Most individual investors understand that Wall Street is designed to sell you a product with the occasional ancillary benefit of adding value.

That is especially true in the mutual fund business where there are now thousands of mutual funds exchange traded funds, and other packaged products. The choices are immense.

Not surprisingly, there is an entire industry that has developed to help you, the fund connoisseur, pick and choose the best of the best for your portfolios. At the top of the list is Morningstar and its fund rating system.

Over time, Morningstar’s system has become more and more complex. To help make it less so, Morningstar offers investors a plethora of articles and other information to help you better utilize their information and research.

One of the standard gimmicks used by Morningstar and others in the business is the so-called “Hot Fund” feature. The idea is to identify those mutual funds that have the “hottest” performance record. Theses are the funds that offer the highest returns, usually one, three or five years. The idea behind the feature is to highlight the cream of the crop in fund management.

That is a bad advice if you ask me.

Riding on the Coattails of a Hot Fund Manager?
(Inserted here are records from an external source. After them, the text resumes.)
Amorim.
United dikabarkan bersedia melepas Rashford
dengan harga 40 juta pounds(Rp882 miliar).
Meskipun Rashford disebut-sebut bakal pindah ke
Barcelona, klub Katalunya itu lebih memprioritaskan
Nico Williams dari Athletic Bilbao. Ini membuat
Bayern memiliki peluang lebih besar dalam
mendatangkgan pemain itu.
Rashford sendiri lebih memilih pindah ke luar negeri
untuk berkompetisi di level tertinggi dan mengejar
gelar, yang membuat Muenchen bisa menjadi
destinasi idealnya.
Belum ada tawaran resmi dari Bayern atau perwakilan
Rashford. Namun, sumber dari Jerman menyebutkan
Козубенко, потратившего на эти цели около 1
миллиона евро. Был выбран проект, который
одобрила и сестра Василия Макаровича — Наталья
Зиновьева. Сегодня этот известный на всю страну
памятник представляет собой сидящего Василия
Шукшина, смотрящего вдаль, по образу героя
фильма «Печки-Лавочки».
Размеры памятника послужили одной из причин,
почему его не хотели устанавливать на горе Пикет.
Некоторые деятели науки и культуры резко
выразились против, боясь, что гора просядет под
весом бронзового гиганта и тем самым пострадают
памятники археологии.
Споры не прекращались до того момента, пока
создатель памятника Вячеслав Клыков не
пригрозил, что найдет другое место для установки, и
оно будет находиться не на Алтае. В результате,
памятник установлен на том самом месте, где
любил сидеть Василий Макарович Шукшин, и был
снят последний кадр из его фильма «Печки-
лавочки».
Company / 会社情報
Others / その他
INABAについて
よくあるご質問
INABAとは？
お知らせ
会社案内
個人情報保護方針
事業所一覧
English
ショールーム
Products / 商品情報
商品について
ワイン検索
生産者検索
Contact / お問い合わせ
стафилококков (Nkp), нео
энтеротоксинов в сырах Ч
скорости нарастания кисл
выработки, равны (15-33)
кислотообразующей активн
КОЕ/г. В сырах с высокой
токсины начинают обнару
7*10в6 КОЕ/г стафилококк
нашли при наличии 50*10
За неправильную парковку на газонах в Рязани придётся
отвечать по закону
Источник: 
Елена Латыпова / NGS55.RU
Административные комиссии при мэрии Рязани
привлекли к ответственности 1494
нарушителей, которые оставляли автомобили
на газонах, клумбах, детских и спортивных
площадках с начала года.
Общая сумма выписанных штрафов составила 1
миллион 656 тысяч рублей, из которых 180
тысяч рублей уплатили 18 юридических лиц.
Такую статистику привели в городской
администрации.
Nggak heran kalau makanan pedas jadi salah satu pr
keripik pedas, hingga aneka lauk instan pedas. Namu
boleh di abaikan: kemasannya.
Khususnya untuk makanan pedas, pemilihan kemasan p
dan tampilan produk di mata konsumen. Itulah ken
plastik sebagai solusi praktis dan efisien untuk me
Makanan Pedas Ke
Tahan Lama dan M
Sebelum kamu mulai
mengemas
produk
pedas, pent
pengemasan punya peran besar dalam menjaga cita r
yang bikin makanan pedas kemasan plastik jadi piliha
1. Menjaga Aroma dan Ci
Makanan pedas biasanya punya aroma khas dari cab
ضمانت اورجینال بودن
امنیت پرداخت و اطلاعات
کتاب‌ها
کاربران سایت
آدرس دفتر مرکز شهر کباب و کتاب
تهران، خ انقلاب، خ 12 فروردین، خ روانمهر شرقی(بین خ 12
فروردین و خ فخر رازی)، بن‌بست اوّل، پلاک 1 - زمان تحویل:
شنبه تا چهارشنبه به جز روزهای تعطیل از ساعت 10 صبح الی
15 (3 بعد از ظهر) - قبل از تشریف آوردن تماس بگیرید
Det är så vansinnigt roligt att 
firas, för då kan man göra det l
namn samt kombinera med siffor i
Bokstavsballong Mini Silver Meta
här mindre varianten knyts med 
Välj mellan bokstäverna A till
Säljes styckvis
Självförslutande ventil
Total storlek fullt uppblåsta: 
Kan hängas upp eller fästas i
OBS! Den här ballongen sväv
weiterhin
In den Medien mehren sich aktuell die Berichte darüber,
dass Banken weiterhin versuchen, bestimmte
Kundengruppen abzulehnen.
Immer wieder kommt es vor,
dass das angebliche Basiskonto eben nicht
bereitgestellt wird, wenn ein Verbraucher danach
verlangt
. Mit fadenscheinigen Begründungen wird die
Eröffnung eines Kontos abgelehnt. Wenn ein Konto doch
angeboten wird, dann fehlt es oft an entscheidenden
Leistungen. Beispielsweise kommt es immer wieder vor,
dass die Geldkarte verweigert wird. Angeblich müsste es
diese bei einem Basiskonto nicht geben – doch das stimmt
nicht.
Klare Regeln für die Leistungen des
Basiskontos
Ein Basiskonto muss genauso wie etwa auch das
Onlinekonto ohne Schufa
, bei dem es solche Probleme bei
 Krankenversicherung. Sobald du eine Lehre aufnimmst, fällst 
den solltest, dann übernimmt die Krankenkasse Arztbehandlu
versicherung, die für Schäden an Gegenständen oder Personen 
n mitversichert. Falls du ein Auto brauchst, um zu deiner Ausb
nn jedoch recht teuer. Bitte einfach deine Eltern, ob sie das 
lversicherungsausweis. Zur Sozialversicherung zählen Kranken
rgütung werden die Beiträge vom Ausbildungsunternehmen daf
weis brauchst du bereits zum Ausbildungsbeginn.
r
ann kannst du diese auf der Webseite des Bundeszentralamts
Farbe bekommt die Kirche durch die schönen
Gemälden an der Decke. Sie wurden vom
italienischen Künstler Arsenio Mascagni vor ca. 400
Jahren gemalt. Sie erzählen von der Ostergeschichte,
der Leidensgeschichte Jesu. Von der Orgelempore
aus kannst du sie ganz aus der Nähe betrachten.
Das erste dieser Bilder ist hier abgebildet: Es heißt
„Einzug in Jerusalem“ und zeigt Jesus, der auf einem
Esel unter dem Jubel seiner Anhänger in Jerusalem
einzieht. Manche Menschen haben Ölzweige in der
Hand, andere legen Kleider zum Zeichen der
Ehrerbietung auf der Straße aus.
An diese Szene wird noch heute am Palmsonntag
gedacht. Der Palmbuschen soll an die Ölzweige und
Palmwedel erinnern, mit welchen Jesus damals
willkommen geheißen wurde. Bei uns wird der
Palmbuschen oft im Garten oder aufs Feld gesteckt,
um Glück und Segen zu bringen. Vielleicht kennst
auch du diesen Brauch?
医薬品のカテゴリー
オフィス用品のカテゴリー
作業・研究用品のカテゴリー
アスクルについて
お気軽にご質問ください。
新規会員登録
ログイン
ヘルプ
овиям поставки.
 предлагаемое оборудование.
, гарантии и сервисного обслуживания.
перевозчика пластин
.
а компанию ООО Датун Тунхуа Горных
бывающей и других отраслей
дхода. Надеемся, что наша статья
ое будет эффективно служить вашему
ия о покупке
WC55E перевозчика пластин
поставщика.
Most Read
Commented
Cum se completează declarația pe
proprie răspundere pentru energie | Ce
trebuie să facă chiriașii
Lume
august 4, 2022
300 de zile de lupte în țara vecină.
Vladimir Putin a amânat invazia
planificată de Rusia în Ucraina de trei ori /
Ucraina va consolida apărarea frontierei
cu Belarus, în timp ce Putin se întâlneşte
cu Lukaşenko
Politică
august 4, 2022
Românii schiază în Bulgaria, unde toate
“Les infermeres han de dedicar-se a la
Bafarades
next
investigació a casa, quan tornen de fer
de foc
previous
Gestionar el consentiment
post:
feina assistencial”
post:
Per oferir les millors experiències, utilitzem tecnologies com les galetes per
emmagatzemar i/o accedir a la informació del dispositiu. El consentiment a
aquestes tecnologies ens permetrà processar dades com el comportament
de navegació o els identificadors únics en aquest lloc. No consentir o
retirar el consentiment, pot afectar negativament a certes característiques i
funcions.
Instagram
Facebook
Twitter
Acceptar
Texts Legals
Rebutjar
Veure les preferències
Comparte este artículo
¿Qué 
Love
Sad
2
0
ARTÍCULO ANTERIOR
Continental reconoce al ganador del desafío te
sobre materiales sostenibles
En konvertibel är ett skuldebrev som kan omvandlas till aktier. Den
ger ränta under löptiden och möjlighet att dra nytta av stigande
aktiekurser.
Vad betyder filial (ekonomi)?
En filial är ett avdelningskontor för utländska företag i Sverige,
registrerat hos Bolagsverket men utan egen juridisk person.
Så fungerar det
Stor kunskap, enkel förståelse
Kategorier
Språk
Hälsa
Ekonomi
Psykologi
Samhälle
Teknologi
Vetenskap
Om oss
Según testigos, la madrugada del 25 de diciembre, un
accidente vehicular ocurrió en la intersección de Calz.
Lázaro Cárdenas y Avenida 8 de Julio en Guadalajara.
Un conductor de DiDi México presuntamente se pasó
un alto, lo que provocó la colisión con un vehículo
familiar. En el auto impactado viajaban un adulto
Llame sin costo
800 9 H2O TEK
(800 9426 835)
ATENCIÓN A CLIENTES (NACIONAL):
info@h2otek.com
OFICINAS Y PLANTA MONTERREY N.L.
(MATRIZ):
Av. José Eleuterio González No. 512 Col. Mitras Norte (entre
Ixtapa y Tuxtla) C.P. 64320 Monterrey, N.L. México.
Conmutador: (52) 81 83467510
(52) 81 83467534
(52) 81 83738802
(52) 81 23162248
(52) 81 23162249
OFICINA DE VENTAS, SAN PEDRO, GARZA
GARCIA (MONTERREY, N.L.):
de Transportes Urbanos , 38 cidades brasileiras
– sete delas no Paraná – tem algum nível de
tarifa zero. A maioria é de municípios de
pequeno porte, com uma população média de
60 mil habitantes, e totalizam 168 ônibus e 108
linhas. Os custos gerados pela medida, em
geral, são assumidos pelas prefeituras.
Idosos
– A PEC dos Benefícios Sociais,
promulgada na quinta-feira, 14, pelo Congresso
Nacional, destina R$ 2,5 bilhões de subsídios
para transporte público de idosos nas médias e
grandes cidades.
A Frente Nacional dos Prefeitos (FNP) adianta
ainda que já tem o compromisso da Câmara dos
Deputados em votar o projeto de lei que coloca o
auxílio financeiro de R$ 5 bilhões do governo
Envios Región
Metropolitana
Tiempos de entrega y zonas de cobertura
Don’t Do It.

Riding the coattails of a hot manager may sound like a good idea in principle, but in practice, the results of such a strategy fall far short of expectations. One could argue that in many cases the hot manager will start lagging the market right about the time he becomes a hot manager.

How do I know this? Well for starters, I have been that hot manager in the past, and I know firsthand how difficult it is to stay on top, especially in the short run.

See, markets are a funny thing. At some moments your approach may be on top, at other times…> on the bottom. The key trait is long-term outperformance. By winning in the long run, you have the ingredients for successful investing.

Too many investors follow a hot manager only to be disappointed. Then, they jump ship when things don’t work and run to the next hot manager. Not a sound strategy and one that Dan Wiener, editor of The Independent Adviser for Vanguard Investors, has spoken out against for more than 17 years.

Find a Fund Strategy You Believe In

Indisputably, Dan is the expert on Vanguard funds. He’s been tracking Vanguard’s performance and management talent since The Independent Adviser for Vanguard Investors published its first issue.

Dan and I both agree that investors need to follow a more disciplined approach to investing in mutual funds. Namely, find a manager who sticks to a strategy you believe in–not the other way around.

(In fact, Dan Wiener recently interviewed two titans of the fund trade, Vanguard Selected Value’s Jim Barrow and Mark Giambrone to get their take on the industry’s ups and downs. Here’s what they had to say.)

Stay Away From the Hot Hand

I would recommend following a more disciplined approach. Find a manager who follows a style that you believe in and make sure that manager has a long-term track record that has beaten the market consistently.

If you really need to follow a gimmick, I might suggest that you follow the manager who has the cold hand. In many cases, that cold hand becomes the hot hand. Of course there is risk that manager stays cold, but if the basics of good management philosophy and long term track records are in place, such risk is low.

In Dan Weiner’s The Independent Adviser for Vanguard Investors, he discusses a fund with a cold hand, Vanguard U.S. Growth. This might be the place to implement a buy-the-cold-hand strategy.

At a minimum, stay away from the hot hand.